2025年6月13日、シンガポールメディアの聯合早報は李在明(イ・ジェミョン)大統領就任後の韓国について、「大統領選挙の背後で顕在化した韓国政治の二極化現象の修復や短期解決は困難」と指摘するマレーシアの民間調査会社ムルデカセンターの李泰徳研究員の論評を掲載した。
記事は初めに「昨年12月の尹錫悦(ユン・ソンニョル)前大統領による『非常戒厳』発動で引き起こされた動乱で民主制度が大きなダメージを受けたが、今年6月の李大統領就任により、しばらくは落ち着いたように見える」としながらも、「韓国のような民主制度が大きなダメージを受ける事態は、2016年の英国のブレクジット(EU離脱)や米国のトランプ大統領就任によって各国で引き起こされた国粋主義や二極化政治の顕在化の潮流から来たものだ。
記事は2022年の韓国大統領選挙を例に挙げ、「政治思想上では左派と右派をそれぞれ代表する革新(進歩)系「共に民主党」と保守系「国民の力」がそれぞれ48.56%と47.83%の得票率の支持を得た。この時の得票数の差はわずか25万票で、史上最も僅差の結果となった。全く異なる利益を代表する政党の得票数がここまでの僅差だったということは、政治思想や政党支持の二極化を意味している。

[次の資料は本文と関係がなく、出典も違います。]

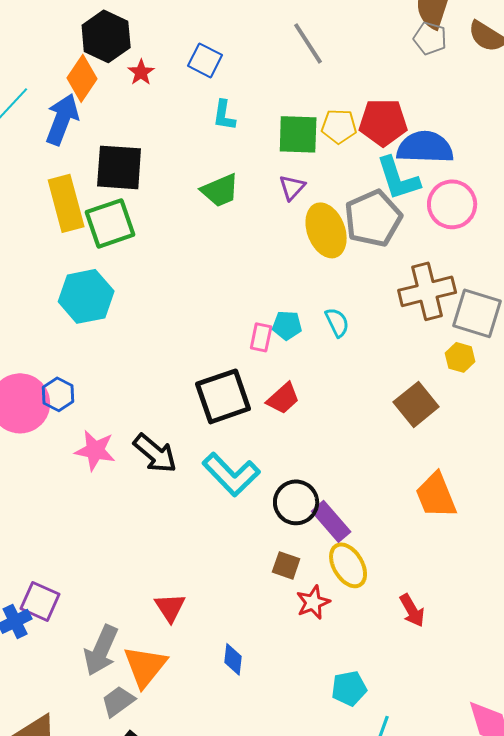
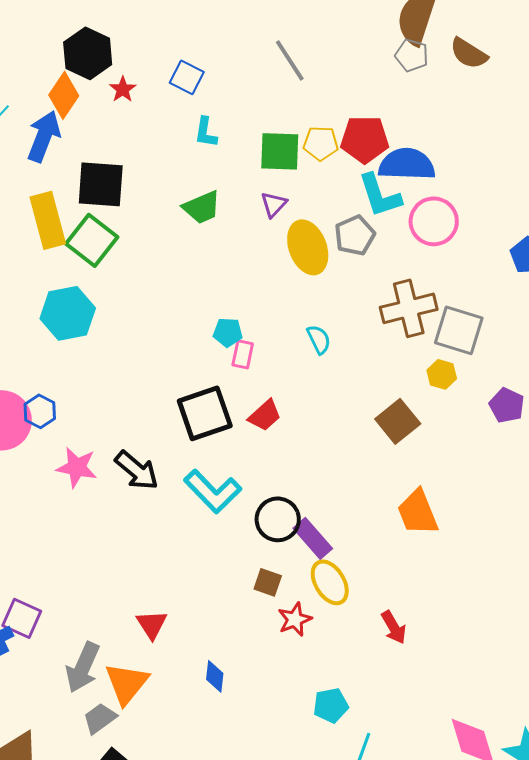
gray pentagon: (373, 218) -> (355, 235), size x0.7
green square: (110, 223) -> (92, 240), turned -33
cyan pentagon: (287, 325) -> (228, 332), moved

この結果により両党の激闘が引き起こされ、韓国社会における衝突の重要な伏線が張られてしまった」と述べた。
続けて、尹前大統領の政権後期に起きた与野党の議席数逆転に伴うレームダック化と二大政党制を取る米国での同様の事態を比較し、「米国でも行政府(大統領)と議会(立法府)の主導権がそれぞれ別の政党にある期間が長かったことがあるが、20世紀の米国の二大政党制は今日ほど二極化が激しかったわけではなく、多くの法案がホワイトハウスと議会の間の話し合いにより通過した。韓国では、尹政権後期に多くの重要な法案が野党の強烈な抵抗に遭い、予算案さえ国会で通すことができず、政治運営が停滞した。国会の政党分布は有権者の民意の表れだ。民意が徐々に両極化に流れ、社会上の衝突はますます顕在化した」と指摘する一方で、6月の大統領選挙での各候補者や政党の得票率を22年の選挙結果と比較し、「前回の選挙での尹前大統領や保守系の支持者は今年6月の選挙で革新系に鞍替えした数が少なく、主要メディアの出口調査の結果などを見ても、右派政党の支持者は国民の力から同じ保守系野党「改革新党」の李俊錫(イ・ジュンソク)氏に移っただけ」と指摘し、二極化の様相は前回の選挙から変わっていないと伝えた。
記事は最後に「李大統領は就任後、前大統領や文在寅(ムン・ジェイン)元大統領の勢力をも一掃し、議会と政党を完全に掌握したことで、決定権を独占する権力を得た。与党の共に民主党は議席で圧倒的多数を占めて安定している。次回2028年に行われる予定の国会議員選挙まで3年は与党の独壇場になるボーナスを得て、前大統領のような政権運営の停滞は起こらないだろう。